Shan he gu ren de Jia Zhang-ke (Se as Montanhas se Afastam)

Não é novidade para ninguém que a China é um dos potentados económicos que têm (re)emergido nas últimas décadas - quem leia um pouco da História económica mundial sabe que ela deixou de o ser apenas no século XX. Mesmo que, paradoxalmente, viva num regime dito comunista não deixa de ser uma força capitalista de vigor impressionante. A cinematografia deste país começa a reafirmar-se não só com realizadores ou mais pop, ou mais de "regime", construindo uma relevância que começa já a ser notada pelos EUA (o segundo maior mercado dos blockbuster, por países, é já a China), como também deixa que filmes como este reflictam sobre o seu crescimento e abertura comercial ao mundo. O realizador Jia Zhang-ke já nos tinha dado a conhecer uma reflexão sobre esta China do século XXI com China - Um Toque de Pecado, um dos filmes que mais gostei em 2013. De forma e conteúdos bastante diferentes volta a falar-nos do mesmo tema, de um pais em evolução, focando três períodos que centram-se literalmente no passado (1999), presente (2014) e futuro (2025). 

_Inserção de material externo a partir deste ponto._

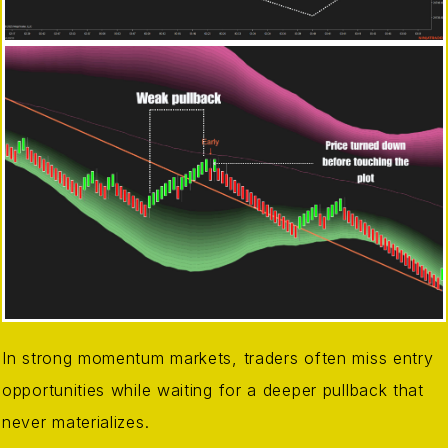
In strong momentum markets, traders often miss entry
opportunities while waiting for a deeper pullback that
never materializes.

A história centra-se em três amigos, dois homens e uma mulher, um triângulo, sim, amoroso, mas que depressa evolui para incorporar camadas e tensões que vão para lá do romance. Deste triângulo nascerá um filho que, nas sequências do presente e futuro, será um quatro personagem, reflexo desta evolução económica e da necessidade de globalização subjacente ao crescimento da China. O realizador consegue entretecer dramas familiares com a afirmação deste país e com a evolução necessária dos seus habitantes a uma nova realidade. As montanhas afastam-se, a China deixa de ser a Terra do Meio, fechada ao mundo na sua cultura, na sua ideologia. Mas poderá perder a conexão à figura materna, quer seja literal, na forma da mãe e do filho do poster, quer seja metafórica, nas figuras da cultura e do idioma. Se a realização não é das mais inspiradas, a história possui uma projecção e reflexão que tornam este filme um dos mais interessantes do ano. Escrito com parcimónia e sem respostas fáceis, trata-se de um espelho erguido à imagem da China do passado, do presente e (quem sabe ) do futuro, para que esta possa melhor projectar o caminho que segue e reflectir sobre o que deixa para trás. Para nós, que a observamos de fora, é um documento interessante sobre um país e cultura que é, ao mesmo tempo, estranho e atraente. 

Diz-se que a China poderá ser para o século XXI o que EUA foram para o XX. Este filme ajuda-nos a compreender isso, do ponto de vista económico, social e artístico. Arrisco-me a dizer que vê-lo é essencial.